During the late 19th century, humanitarian reformers repeatedly called for the government to support schools to teach Indian children "the white man's way of life," end corruption on Indian reservations, and eradicate tribal organizations. The federal government partly adopted the reformers' agenda. Many reformers denounced corruption in the Indian Bureau, which had been set up in 1824 to provide assistance to Indians. In 1869, one member of the House of Representatives said, "No branch of the federal government is so spotted with fraud, so tainted with corruption...as this Indian Bureau." To end corruption, Congress established the Board of Indian Commissioners in 1869, which had the major Protestant religious denominations appoint agents to run Indian reservations. The agents were to educate and Christianize the Indians and teach them to farm. Dissatisfaction with bickering among church groups and the inexperience of church agents led the federal government to replace church-appointed Indian agents with federally-appointed agents during the 1880s.

In 1871 to weaken the authority of tribal leaders, Congress ended the practice of treating tribes as sovereign nations. To undermine older systems of tribal justice, Congress, in 1882, created a Court of Indian Offenses to try Indians who violated government laws and rules.

Natives arriving at the Carlisle Indian School in Pennsylvania.

Questions:

0. Why would the U.S. Government want to end Native American culture?

1. I think it's safe to assume that most of us feel that the handling of the Native Americans wasn't proper, fair, or dignified. With that concession made, why do you think the U.S. Government wanted the Natives off of the land?

2. Between the three articles, which one do you think created the worst situation and why?
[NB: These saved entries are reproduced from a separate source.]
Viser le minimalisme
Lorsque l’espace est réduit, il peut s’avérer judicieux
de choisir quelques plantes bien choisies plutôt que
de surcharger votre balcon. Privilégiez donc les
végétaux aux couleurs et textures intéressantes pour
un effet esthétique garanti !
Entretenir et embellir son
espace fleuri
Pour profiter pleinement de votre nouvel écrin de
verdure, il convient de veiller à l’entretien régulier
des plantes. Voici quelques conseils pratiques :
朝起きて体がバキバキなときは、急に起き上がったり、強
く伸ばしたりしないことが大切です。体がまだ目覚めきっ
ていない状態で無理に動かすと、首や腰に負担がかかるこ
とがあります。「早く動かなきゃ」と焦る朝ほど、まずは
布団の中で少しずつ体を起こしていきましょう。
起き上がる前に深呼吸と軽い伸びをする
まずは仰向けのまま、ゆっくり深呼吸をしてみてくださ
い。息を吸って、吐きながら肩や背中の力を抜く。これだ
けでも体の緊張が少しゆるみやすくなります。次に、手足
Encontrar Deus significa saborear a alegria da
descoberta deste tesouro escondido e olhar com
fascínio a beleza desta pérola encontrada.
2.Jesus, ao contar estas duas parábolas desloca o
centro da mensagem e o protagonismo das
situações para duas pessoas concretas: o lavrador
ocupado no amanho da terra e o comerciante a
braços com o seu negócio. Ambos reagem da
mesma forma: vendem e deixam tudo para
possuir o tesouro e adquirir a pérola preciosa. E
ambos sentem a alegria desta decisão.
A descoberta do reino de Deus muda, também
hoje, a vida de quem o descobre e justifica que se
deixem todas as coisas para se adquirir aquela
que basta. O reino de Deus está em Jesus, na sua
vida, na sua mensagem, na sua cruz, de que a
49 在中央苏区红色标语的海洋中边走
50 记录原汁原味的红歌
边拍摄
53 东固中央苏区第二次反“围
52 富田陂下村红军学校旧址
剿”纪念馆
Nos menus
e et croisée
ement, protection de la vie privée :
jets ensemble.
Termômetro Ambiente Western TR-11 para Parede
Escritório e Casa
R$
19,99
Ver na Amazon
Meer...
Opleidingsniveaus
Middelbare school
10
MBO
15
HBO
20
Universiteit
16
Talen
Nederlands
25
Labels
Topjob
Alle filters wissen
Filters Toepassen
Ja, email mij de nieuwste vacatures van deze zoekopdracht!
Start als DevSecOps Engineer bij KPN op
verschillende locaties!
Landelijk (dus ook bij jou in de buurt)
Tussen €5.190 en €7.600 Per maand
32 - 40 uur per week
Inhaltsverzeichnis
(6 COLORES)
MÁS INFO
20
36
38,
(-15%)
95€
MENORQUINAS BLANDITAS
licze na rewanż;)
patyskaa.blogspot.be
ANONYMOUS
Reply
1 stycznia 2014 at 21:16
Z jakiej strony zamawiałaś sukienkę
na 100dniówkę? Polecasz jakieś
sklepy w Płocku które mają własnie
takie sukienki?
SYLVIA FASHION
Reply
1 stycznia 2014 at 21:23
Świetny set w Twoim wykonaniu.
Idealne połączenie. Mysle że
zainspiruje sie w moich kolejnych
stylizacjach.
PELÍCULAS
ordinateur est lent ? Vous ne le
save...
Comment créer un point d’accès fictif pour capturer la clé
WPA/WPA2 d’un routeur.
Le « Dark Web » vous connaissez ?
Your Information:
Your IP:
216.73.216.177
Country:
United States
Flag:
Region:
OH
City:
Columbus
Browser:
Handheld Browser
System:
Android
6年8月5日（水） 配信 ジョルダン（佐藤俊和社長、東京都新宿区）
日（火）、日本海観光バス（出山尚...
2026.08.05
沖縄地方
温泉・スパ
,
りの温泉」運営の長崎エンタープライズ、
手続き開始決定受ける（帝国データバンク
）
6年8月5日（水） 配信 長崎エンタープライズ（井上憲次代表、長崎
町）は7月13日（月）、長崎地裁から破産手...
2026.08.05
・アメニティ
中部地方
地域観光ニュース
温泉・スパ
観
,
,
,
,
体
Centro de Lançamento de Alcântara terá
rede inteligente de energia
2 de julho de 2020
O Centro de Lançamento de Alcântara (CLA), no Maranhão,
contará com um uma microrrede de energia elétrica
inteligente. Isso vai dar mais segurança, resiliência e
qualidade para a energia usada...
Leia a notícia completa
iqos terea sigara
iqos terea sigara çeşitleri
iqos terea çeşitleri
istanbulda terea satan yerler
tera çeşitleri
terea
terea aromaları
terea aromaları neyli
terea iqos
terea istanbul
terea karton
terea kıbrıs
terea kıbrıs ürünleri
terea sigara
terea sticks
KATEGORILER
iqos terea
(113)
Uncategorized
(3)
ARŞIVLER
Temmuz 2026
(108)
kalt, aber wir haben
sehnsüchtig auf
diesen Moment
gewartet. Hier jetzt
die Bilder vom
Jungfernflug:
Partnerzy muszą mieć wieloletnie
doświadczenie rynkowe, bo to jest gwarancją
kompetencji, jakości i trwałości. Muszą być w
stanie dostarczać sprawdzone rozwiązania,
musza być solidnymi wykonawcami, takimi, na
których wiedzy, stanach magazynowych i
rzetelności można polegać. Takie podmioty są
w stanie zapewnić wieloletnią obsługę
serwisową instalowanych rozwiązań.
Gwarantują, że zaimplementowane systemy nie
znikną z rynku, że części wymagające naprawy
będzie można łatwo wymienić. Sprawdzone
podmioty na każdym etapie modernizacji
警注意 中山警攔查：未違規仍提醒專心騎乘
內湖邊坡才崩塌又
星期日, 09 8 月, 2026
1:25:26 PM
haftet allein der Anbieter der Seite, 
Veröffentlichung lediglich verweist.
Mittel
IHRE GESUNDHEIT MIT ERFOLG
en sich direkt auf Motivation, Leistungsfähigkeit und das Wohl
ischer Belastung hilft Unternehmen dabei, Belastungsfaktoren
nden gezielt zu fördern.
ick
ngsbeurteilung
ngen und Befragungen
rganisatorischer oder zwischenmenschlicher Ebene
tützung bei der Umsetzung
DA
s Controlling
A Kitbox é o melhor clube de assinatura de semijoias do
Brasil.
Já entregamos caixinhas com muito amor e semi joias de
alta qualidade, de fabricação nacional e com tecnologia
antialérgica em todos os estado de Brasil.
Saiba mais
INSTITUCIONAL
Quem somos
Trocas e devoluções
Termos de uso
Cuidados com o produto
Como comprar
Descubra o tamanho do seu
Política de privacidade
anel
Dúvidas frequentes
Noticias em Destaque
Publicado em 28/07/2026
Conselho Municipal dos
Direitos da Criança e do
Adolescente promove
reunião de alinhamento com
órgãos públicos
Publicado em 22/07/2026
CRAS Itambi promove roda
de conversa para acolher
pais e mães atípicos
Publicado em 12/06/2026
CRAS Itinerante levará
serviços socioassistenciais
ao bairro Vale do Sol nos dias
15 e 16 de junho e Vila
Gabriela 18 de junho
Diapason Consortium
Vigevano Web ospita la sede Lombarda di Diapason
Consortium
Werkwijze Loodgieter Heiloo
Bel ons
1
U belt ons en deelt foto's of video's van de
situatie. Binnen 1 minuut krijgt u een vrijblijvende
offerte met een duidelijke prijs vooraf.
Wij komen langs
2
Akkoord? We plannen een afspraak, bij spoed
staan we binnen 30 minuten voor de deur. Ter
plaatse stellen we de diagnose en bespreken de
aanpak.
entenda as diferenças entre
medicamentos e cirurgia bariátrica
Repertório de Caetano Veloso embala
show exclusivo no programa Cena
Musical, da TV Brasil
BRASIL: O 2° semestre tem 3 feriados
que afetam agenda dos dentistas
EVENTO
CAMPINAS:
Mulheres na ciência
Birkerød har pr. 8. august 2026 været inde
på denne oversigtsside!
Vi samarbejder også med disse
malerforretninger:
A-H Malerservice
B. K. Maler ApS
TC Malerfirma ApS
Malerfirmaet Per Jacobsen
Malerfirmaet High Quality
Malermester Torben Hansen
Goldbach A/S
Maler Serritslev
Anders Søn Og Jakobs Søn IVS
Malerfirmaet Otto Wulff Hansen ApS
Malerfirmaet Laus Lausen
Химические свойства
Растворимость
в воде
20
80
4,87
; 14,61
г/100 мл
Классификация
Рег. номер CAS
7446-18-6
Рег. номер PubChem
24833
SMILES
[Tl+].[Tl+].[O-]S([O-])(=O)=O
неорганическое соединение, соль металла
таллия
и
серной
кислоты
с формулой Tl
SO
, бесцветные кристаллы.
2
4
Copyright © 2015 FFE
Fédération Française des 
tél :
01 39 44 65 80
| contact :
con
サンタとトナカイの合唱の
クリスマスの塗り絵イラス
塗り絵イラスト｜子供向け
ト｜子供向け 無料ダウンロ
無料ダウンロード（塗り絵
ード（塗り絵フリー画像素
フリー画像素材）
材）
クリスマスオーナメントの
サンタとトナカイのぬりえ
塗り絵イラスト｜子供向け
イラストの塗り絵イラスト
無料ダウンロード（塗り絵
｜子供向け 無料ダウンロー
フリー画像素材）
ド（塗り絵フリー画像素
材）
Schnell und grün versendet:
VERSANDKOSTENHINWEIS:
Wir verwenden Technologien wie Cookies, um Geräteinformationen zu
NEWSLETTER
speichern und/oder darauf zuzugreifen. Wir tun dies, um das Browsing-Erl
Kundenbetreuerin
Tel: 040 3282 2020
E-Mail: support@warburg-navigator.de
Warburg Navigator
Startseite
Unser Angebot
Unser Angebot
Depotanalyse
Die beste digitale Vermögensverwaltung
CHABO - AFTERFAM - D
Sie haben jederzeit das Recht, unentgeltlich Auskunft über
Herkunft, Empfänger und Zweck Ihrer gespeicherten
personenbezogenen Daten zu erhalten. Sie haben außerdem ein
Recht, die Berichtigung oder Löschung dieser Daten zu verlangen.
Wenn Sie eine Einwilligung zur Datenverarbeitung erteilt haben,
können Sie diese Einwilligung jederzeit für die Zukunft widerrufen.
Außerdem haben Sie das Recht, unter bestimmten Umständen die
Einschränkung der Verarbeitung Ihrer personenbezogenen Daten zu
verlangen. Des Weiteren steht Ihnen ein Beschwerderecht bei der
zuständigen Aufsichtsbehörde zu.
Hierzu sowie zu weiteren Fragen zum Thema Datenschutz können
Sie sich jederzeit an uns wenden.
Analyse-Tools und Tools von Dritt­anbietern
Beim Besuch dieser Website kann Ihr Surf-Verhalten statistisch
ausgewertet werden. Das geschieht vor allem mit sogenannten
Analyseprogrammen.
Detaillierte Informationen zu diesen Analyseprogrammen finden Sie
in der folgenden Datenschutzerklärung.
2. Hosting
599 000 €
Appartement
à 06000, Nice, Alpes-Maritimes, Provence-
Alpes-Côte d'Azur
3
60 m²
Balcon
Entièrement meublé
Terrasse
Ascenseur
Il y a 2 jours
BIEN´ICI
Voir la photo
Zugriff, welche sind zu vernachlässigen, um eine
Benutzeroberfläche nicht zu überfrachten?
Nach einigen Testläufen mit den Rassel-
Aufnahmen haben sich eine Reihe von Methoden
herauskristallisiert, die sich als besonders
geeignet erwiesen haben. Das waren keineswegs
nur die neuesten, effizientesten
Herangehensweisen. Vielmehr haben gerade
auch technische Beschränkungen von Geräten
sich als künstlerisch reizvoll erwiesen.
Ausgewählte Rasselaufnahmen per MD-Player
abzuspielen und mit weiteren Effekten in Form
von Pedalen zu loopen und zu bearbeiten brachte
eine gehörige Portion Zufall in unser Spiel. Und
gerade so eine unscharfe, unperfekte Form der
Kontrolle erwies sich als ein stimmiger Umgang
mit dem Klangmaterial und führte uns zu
3. Here we are 140 years later, the Native Americans have been removed from the land for all of that time and we have lived our lives our way. There has been a resurgence recently, of talk about how poorly the Natives were treated. Many say that it was wrong to kick the Natives off of the land. However, if the Natives weren't removed from the land, you probably wouldn't be living the way you are, or where you are. The question I have for you is this. Would you be willing to give up everything you have today, to allow the Natives to live on the land like they used to?